Run 3.12 if possible.
In this repository code for getting information on data sources, scraping data and formatting it can be found.
sitemap_to_json_py fetches sitemaps from urls for the AAU public data and formats JSONs with all the urls and last modified dates.
start by creating a virtual environment in the folder - Click ctrl + shift + p and search Python: Create Environment and select .venv
- On linux, create a folder, etc. my_venv/ and run ```python -m venv /path/to/my_venv/```, then run ```source my_venv/bin/actiave``` to activate the virtual environment in your terminal (```deactivate``` to exit the virtual environment)
install the necesary libraries from requirements_txt
- pip install -r requirements_txt
To get started with scraping some of this public data go into web_scraper.py and configure yourself the urls to iterate over, wherefrom there will be generated a json for each url with scraped meta data and chunked content.

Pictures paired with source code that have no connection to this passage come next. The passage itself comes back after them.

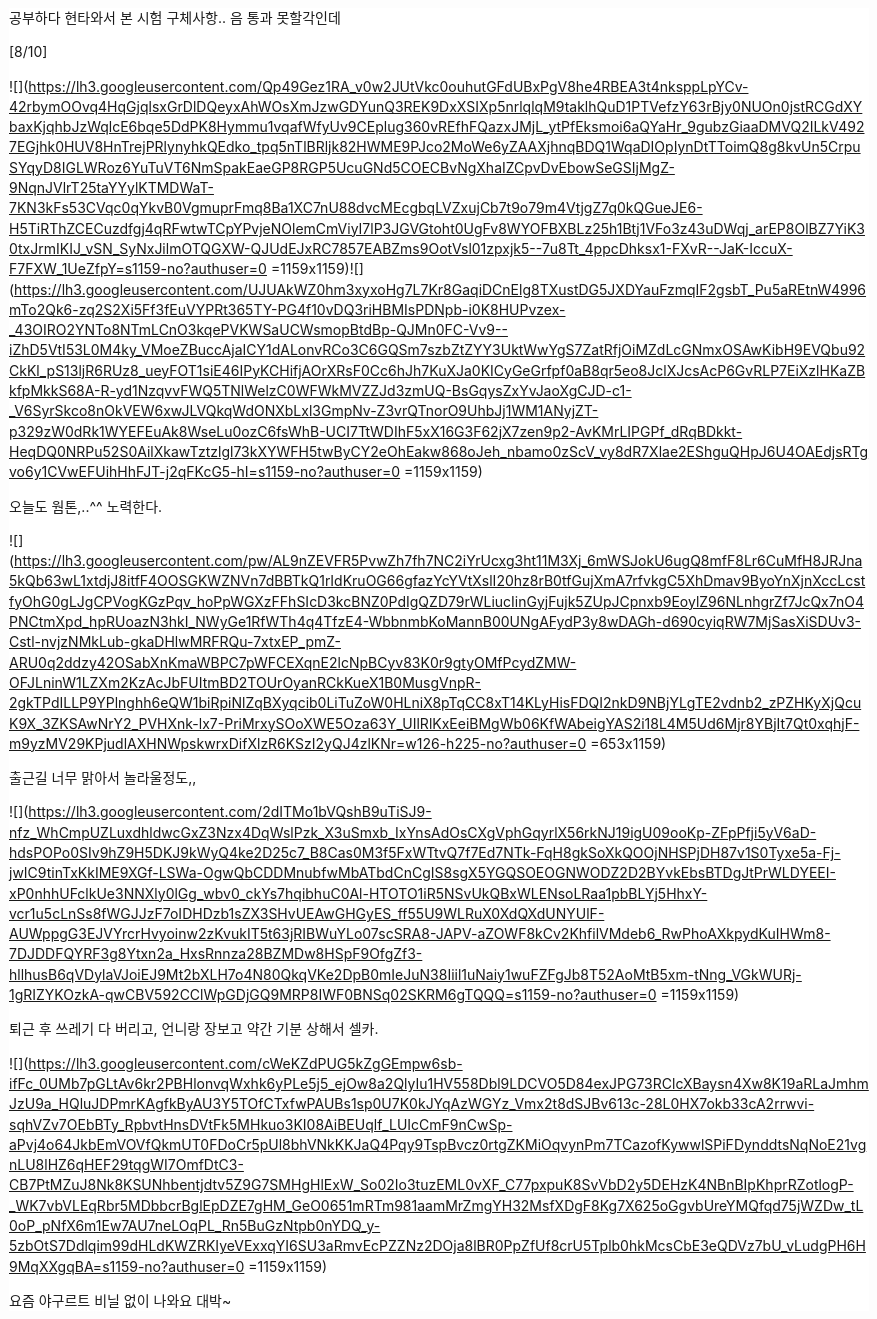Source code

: 공부하다 현타와서 본 시험 구체사항.. 음 통과 못할각인데

\[8/10\]

!\[\](https://lh3.googleusercontent.com/Qp49Gez1RA_v0w2JUtVkc0ouhutGFdUBxPgV8he4RBEA3t4nksppLpYCv-42rbymOOvq4HqGjqlsxGrDlDQeyxAhWOsXmJzwGDYunQ3REK9DxXSIXp5nrlqlqM9taklhQuD1PTVefzY63rBjy0NUOn0jstRCGdXYbaxKjqhbJzWqlcE6bqe5DdPK8Hymmu1vqafWfyUv9CEplug360vREfhFQazxJMjL_ytPfEksmoi6aQYaHr_9gubzGiaaDMVQ2ILkV4927EGjhk0HUV8HnTrejPRlynyhkQEdko_tpq5nTlBRljk82HWME9PJco2MoWe6yZAAXjhnqBDQ1WqaDIOpIynDtTToimQ8g8kvUn5CrpuSYqyD8IGLWRoz6YuTuVT6NmSpakEaeGP8RGP5UcuGNd5COECBvNgXhaIZCpvDvEbowSeGSIjMgZ-9NqnJVlrT25taYYylKTMDWaT-7KN3kFs53CVqc0qYkvB0VgmuprFmq8Ba1XC7nU88dvcMEcgbqLVZxujCb7t9o79m4VtjgZ7q0kQGueJE6-H5TiRThZCECuzdfgj4qRFwtwTCpYPvjeNOlemCmViyI7lP3JGVGtoht0UgFv8WYOFBXBLz25h1Btj1VFo3z43uDWqj_arEP8OlBZ7YiK30txJrmIKIJ_vSN_SyNxJilmOTQGXW-QJUdEJxRC7857EABZms9OotVsl01zpxjk5--7u8Tt_4ppcDhksx1-FXvR--JaK-IccuX-F7FXW_1UeZfpY=s1159-no?authuser=0 =1159x1159)!\[\](https://lh3.googleusercontent.com/UJUAkWZ0hm3xyxoHg7L7Kr8GaqiDCnElg8TXustDG5JXDYauFzmqIF2gsbT_Pu5aREtnW4996mTo2Qk6-zq2S2Xi5Ff3fEuVYPRt365TY-PG4f10vDQ3riHBMIsPDNpb-i0K8HUPvzex-_43OIRO2YNTo8NTmLCnO3kqePVKWSaUCWsmopBtdBp-QJMn0FC-Vv9--iZhD5VtI53L0M4ky_VMoeZBuccAjaICY1dALonvRCo3C6GQSm7szbZtZYY3UktWwYgS7ZatRfjOiMZdLcGNmxOSAwKibH9EVQbu92CkKl_pS13ljR6RUz8_ueyFOT1siE46IPyKCHifjAOrXRsF0Cc6hJh7KuXJa0KICyGeGrfpf0aB8qr5eo8JclXJcsAcP6GvRLP7EiXzlHKaZBkfpMkkS68A-R-yd1NzqvvFWQ5TNlWelzC0WFWkMVZZJd3zmUQ-BsGqysZxYvJaoXgCJD-c1-_V6SyrSkco8nOkVEW6xwJLVQkqWdONXbLxl3GmpNv-Z3vrQTnorO9UhbJj1WM1ANyjZT-p329zW0dRk1WYEFEuAk8WseLu0ozC6fsWhB-UCI7TtWDIhF5xX16G3F62jX7zen9p2-AvKMrLIPGPf_dRqBDkkt-HeqDQ0NRPu52S0AilXkawTztzlgl73kXYWFH5twByCY2eOhEakw868oJeh_nbamo0zScV_vy8dR7Xlae2EShguQHpJ6U4OAEdjsRTgvo6y1CVwEFUihHhFJT-j2qFKcG5-hI=s1159-no?authuser=0 =1159x1159)

오늘도 웜톤,..^^ 노력한다.

!\[\](https://lh3.googleusercontent.com/pw/AL9nZEVFR5PvwZh7fh7NC2iYrUcxg3ht11M3Xj_6mWSJokU6ugQ8mfF8Lr6CuMfH8JRJna5kQb63wL1xtdjJ8itfF4OOSGKWZNVn7dBBTkQ1rIdKruOG66gfazYcYVtXslI20hz8rB0tfGujXmA7rfvkgC5XhDmav9ByoYnXjnXccLcstfyOhG0gLJgCPVogKGzPqv_hoPpWGXzFFhSIcD3kcBNZ0PdIgQZD79rWLiucIinGyjFujk5ZUpJCpnxb9EoylZ96NLnhgrZf7JcQx7nO4PNCtmXpd_hpRUoazN3hkI_NWyGe1RfWTh4q4TfzE4-WbbnmbKoMannB00UNgAFydP3y8wDAGh-d690cyiqRW7MjSasXiSDUv3-Cstl-nvjzNMkLub-gkaDHlwMRFRQu-7xtxEP_pmZ-ARU0q2ddzy42OSabXnKmaWBPC7pWFCEXqnE2lcNpBCyv83K0r9gtyOMfPcydZMW-OFJLninW1LZXm2KzAcJbFUItmBD2TOUrOyanRCkKueX1B0MusgVnpR-2gkTPdILLP9YPlnghh6eQW1biRpiNlZqBXyqcib0LiTuZoW0HLniX8pTqCC8xT14KLyHisFDQI2nkD9NBjYLgTE2vdnb2_zPZHKyXjQcuK9X_3ZKSAwNrY2_PVHXnk-lx7-PriMrxySOoXWE5Oza63Y_UIlRlKxEeiBMgWb06KfWAbeigYAS2i18L4M5Ud6Mjr8YBjIt7Qt0xqhjF-m9yzMV29KPjudlAXHNWpskwrxDifXlzR6KSzI2yQJ4zlKNr=w126-h225-no?authuser=0 =653x1159)

출근길 너무 맑아서 놀라울정도,,

!\[\](https://lh3.googleusercontent.com/2dITMo1bVQshB9uTiSJ9-nfz_WhCmpUZLuxdhldwcGxZ3Nzx4DqWslPzk_X3uSmxb_IxYnsAdOsCXgVphGqyrlX56rkNJ19igU09ooKp-ZFpPfji5yV6aD-hdsPOPo0SIv9hZ9H5DKJ9kWyQ4ke2D25c7_B8Cas0M3f5FxWTtvQ7f7Ed7NTk-FqH8gkSoXkQOOjNHSPjDH87v1S0Tyxe5a-Fj-jwIC9tinTxKkIME9XGf-LSWa-OgwQbCDDMnubfwMbATbdCnCgIS8sgX5YGQSOEOGNWODZ2D2BYvkEbsBTDgJtPrWLDYEEI-xP0nhhUFclkUe3NNXly0lGg_wbv0_ckYs7hqibhuC0Al-HTOTO1iR5NSvUkQBxWLENsoLRaa1pbBLYj5HhxY-vcr1u5cLnSs8fWGJJzF7oIDHDzb1sZX3SHvUEAwGHGyES_ff55U9WLRuX0XdQXdUNYUlF-AUWppgG3EJVYrcrHvyoinw2zKvukIT5t63jRIBWuYLo07scSRA8-JAPV-aZOWF8kCv2KhfilVMdeb6_RwPhoAXkpydKuIHWm8-7DJDDFQYRF3g8Ytxn2a_HxsRnnza28BZMDw8HSpF9OfgZf3-hllhusB6qVDylaVJoiEJ9Mt2bXLH7o4N80QkqVKe2DpB0mIeJuN38Iiil1uNaiy1wuFZFgJb8T52AoMtB5xm-tNng_VGkWURj-1gRIZYKOzkA-qwCBV592CClWpGDjGQ9MRP8IWF0BNSq02SKRM6gTQQQ=s1159-no?authuser=0 =1159x1159)

퇴근 후 쓰레기 다 버리고, 언니랑 장보고 약간 기분 상해서 셀카.

!\[\](https://lh3.googleusercontent.com/cWeKZdPUG5kZgGEmpw6sb-ifFc_0UMb7pGLtAv6kr2PBHlonvqWxhk6yPLe5j5_ejOw8a2QlyIu1HV558Dbl9LDCVO5D84exJPG73RClcXBaysn4Xw8K19aRLaJmhmJzU9a_HQluJDPmrKAgfkByAU3Y5TOfCTxfwPAUBs1sp0U7K0kJYqAzWGYz_Vmx2t8dSJBv613c-28L0HX7okb33cA2rrwvi-sqhVZv7OEbBTy_RpbvtHnsDVtFk5MHkuo3KI08AiBEUqlf_LUIcCmF9nCwSp-aPvj4o64JkbEmVOVfQkmUT0FDoCr5pUl8bhVNkKKJaQ4Pqy9TspBvcz0rtgZKMiOqvynPm7TCazofKywwlSPiFDynddtsNqNoE21vgnLU8lHZ6qHEF29tqgWI7OmfDtC3-CB7PtMZuJ8Nk8KSUNhbentjdtv5Z9G7SMHgHlExW_So02Io3tuzEML0vXF_C77pxpuK8SvVbD2y5DEHzK4NBnBIpKhprRZotlogP-_WK7vbVLEqRbr5MDbbcrBglEpDZE7gHM_GeO0651mRTm981aamMrZmgYH32MsfXDgF8Kg7X625oGgvbUreYMQfqd75jWZDw_tL0oP_pNfX6m1Ew7AU7neLOqPL_Rn5BuGzNtpb0nYDQ_y-5zbOtS7Ddlqim99dHLdKWZRKIyeVExxqYI6SU3aRmvEcPZZNz2DOja8lBR0PpZfUf8crU5Tplb0hkMcsCbE3eQDVz7bU_vLudgPH6H9MqXXgqBA=s1159-no?authuser=0 =1159x1159)

요즘 야구르트 비닐 없이 나와요 대박\~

Powershell: del ./aau_data\*
*sh: rm -r ./aau_data/
./venv/scripts/activate
/path/to/venv/bin/activate on unix systems
If you get something like "you're not allowed to run scripts on your systems", run Set-ExecutionPolicy RemoteSigned in an admin priveleged termianl.
if you install any new libraries remmember to update the requirements.txt - pip freeze > requirements.txt
These following varaiables needs to be defined in an env file located in the root
- MONGODB_URI: the connection string to the mongo database.